Business activity returned to growth in August.
- As lockdown restrictions have eased and the economy has gradually reopened, business activity has strengthened.
- The number of Scottish businesses currently trading picked up from 80% in June to 95% in August.
- The Scottish PMI survey for August reported expansion in private sector activity for the first time since February.
- Growth in business activity was broad based, but remained slightly stronger in the Manufacturing sector.
Labour market impacts from COVID are still emerging.
- In May to July 2020, Scotland’s employment rate rose slightly to 74.3% and the unemployment rate rose to 4.6%.
- However, the Job Retention Scheme has supported around 1 in 3 workers in Scotland and around 15% of the workforce was still on furlough leave in August.
- As the scheme winds down, employment is expected to fall and unemployment to rise.

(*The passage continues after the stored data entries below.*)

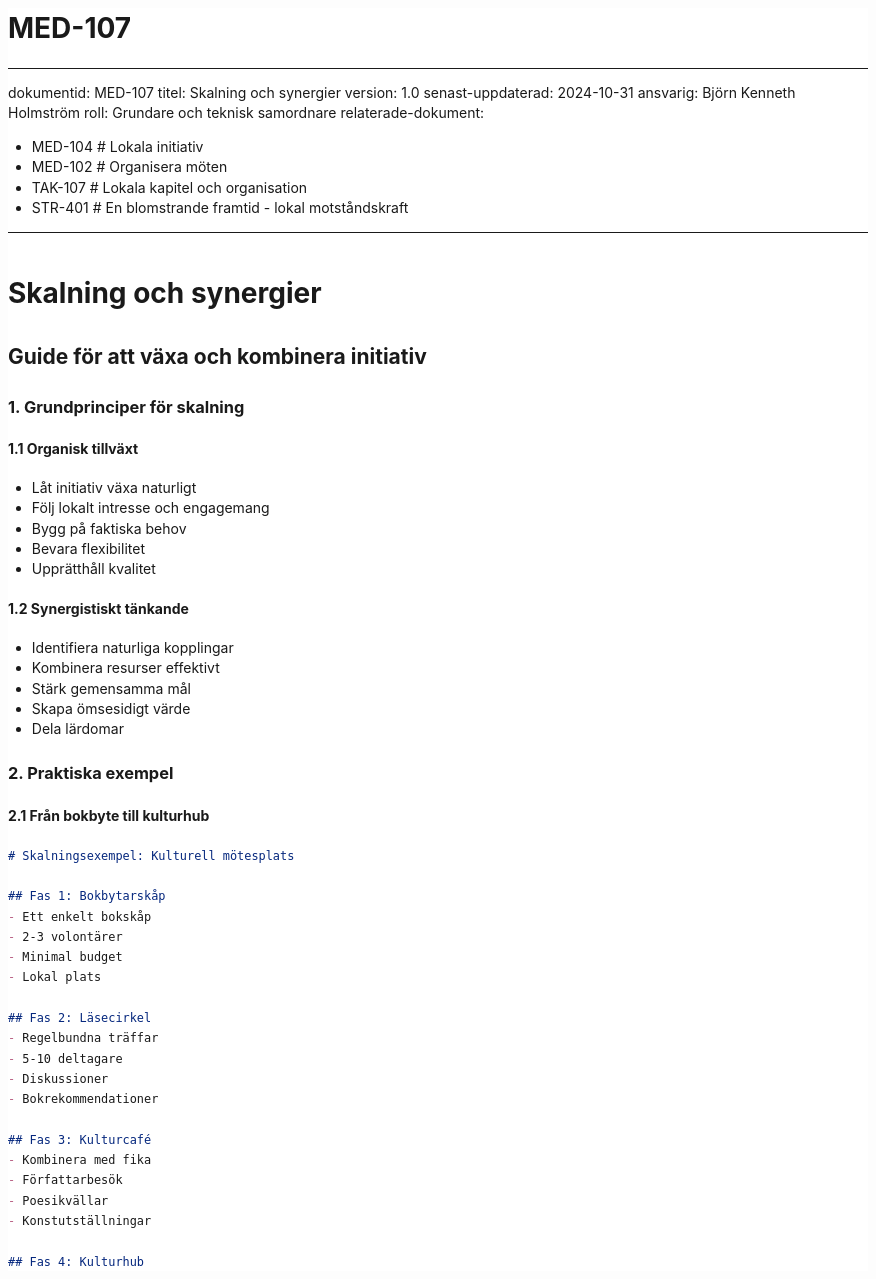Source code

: # MED-107
---
dokumentid: MED-107
titel: Skalning och synergier
version: 1.0
senast-uppdaterad: 2024-10-31
ansvarig: Björn Kenneth Holmström
roll: Grundare och teknisk samordnare
relaterade-dokument:
  - MED-104 # Lokala initiativ
  - MED-102 # Organisera möten
  - TAK-107 # Lokala kapitel och organisation
  - STR-401 # En blomstrande framtid - lokal motståndskraft
---

# Skalning och synergier
## Guide för att växa och kombinera initiativ

### 1. Grundprinciper för skalning

#### 1.1 Organisk tillväxt
- Låt initiativ växa naturligt
- Följ lokalt intresse och engagemang
- Bygg på faktiska behov
- Bevara flexibilitet
- Upprätthåll kvalitet

#### 1.2 Synergistiskt tänkande
- Identifiera naturliga kopplingar
- Kombinera resurser effektivt
- Stärk gemensamma mål
- Skapa ömsesidigt värde
- Dela lärdomar

### 2. Praktiska exempel

#### 2.1 Från bokbyte till kulturhub
```markdown
# Skalningsexempel: Kulturell mötesplats

## Fas 1: Bokbytarskåp
- Ett enkelt bokskåp
- 2-3 volontärer
- Minimal budget
- Lokal plats

## Fas 2: Läsecirkel
- Regelbundna träffar
- 5-10 deltagare
- Diskussioner
- Bokrekommendationer

## Fas 3: Kulturcafé
- Kombinera med fika
- Författarbesök
- Poesikvällar
- Konstutställningar

## Fas 4: Kulturhub
```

- In August, the Claimant Count in Scotland (Jobseekers Allowance and some Universal Credit claimants) was 225,800, a rate of 8.0%. The number of claimants has broadly doubled since March, a rise of over 100,000 claimants.
GDP projected to strengthen in the second half of 2020.
- Scottish Government analysis projects GDP to grow in the second half of 2020 but to fall by 9.8% over the year as a whole and for unemployment to rise to 8.2% in Q4 2020.
- In the medium term, output is projected to recover gradually back to its pre-COVID level in 2023-24.